Kpalimé, 27 mars (ATOP) – La Commission nationale de lutte contre la prolifération des armes légères et de petit calibre (CNLPAL) a échangé, le jeudi 26 mars à Kpalimé, avec les acteurs du transport des Plateaux-Ouest sur leur rôle dans la prévention et la lutte contre le trafic illicite des armes et des composants entrant dans la fabrication des Engins explosifs improvisés (EEI).
Cette initiative s’inscrit dans une dynamique de renforcement de la sécurité nationale à travers l’implication des professionnels du transport, considérés comme un maillon stratégique dans la chaîne de vigilance, en raison de leur position dans la circulation des personnes et des biens. Elle vise à les associer davantage à la coproduction de la paix et de la sécurité, notamment dans la lutte contre la prolifération des armes à feu.

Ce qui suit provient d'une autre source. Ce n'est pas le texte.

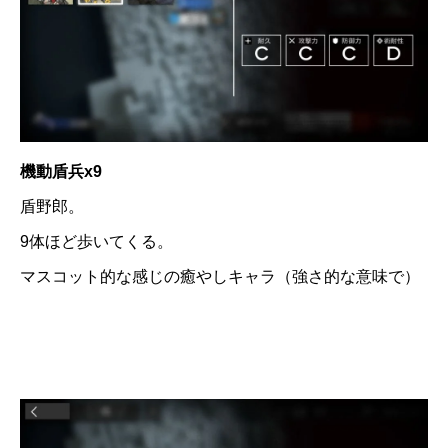
機動盾兵x9
盾野郎。
9体ほど歩いてくる。
マスコット的な感じの癒やしキャラ（強さ的な意味で）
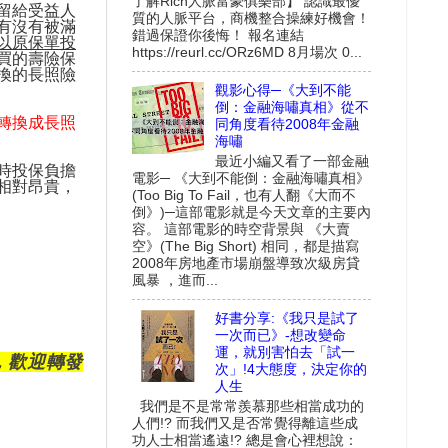
了解Rich人脈富豪俱樂部】 認識最優
留給受益人
質的人脈平台，商機整合操練好機會！
有沒有被滿
錯過保證你後悔！ 報名連結
以原保單投
https://reurl.cc/ORz6MD 8月場次 0...
買的壽險保
換的長照險
觀影心得─《大到不能
倒：金融海嘯真相》從不
轉換成長照
同角度看待2008年金融
海嘯
最近小編又看了一部金融
時投保負擔
電影─ 《大到不能倒：金融海嘯真相》
相對昂貴，
(Too Big To Fail，也有人翻《大而不
倒》)─這部電影就是今天文章的主要內
容。 這部電影的時空背景與 《大賣
空》(The Big Short) 相同，都是描寫
2008年房地產市場崩盤導致次級房貸
風暴 ，進而...
好書分享:《我只是試了
一次而已》-想改變命
運，就別害怕去「試一
，歡迎轉發
次」!4大態度，決定你的
人生
我們是不是常常羨慕那些相當成功的
人們!? 而我們又是否常覺得離這些成
功人士相當遙遠!? 總是會心裡想說：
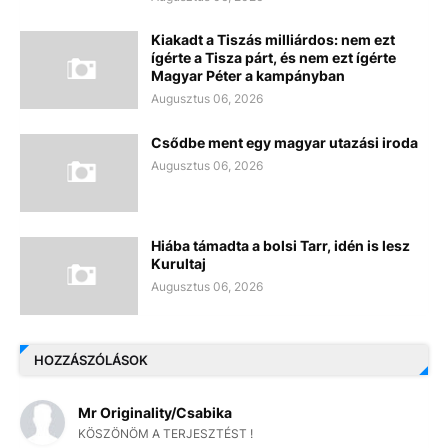
Kiakadt a Tiszás milliárdos: nem ezt
ígérte a Tisza párt, és nem ezt ígérte
Magyar Péter a kampányban
Augusztus 06, 2026
Csődbe ment egy magyar utazási iroda
Augusztus 06, 2026
Hiába támadta a bolsi Tarr, idén is lesz
Kurultaj
Augusztus 06, 2026
HOZZÁSZÓLÁSOK
Mr Originality/Csabika
KÖSZÖNÖM A TERJESZTÉST !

La rencontre a permis de sensibiliser les participants aux mécanismes de trafic des armes légères et des produits prohibés, ainsi qu’aux composants utilisés dans la fabrication des EEI. Elle a également favorisé les échanges sur les dispositifs de signalement et de dénonciation, tout en jetant les bases d’une plateforme de collaboration entre les acteurs du transport et les structures en charge de la sécurité.
Les participants ont été, également, édifiés sur les enjeux de la sécurité routière, la problématique du trafic illicite des armes et la nécessité d’une collaboration étroite entre les forces de sécurité et les professionnels du secteur, en vue de prévenir les menaces et de préserver un climat de paix durable.
Le gouverneur de la région des Plateaux, Gal Maganawé Dadja a rappelé que les flux illicites d’armes à feu transitent par tous les modes de transport, notamment terrestre, ferroviaire, aérien et maritime. S’appuyant sur des données internationales, il a souligné que « le trafic illicite et l’utilisation abusive de ces armes constituent des facteurs majeurs d’instabilité et de conflits dans le monde ». Le gouverneur de la région des Plateaux a indiqué qu’en 2021, près de 580.000 personnes ont été tuées de manière violente, dont la moitié par armes à feu, ajoutant que la violence armée a coûté environ 22,6 milliards de dollars à l’économie mondiale en 2023. Pour lui, la maîtrise de la circulation des armes est une condition essentielle à la paix et au développement durable.
Le vice-président de la CNLPAL, El Hadj Inoussa Bouraïma a insisté sur l’importance de la lutte contre la prolifération des armes légères dans toute stratégie de prévention des conflits. Il a relevé que les trafiquants exploitent tous les moyens de transport pour organiser leurs activités illicites, exposant ainsi les professionnels du secteur à des implications involontaires dans des actes criminels. Il a invité les acteurs du transport à faire preuve de vigilance et à jouer pleinement leur rôle dans la lutte contre ces fléaux.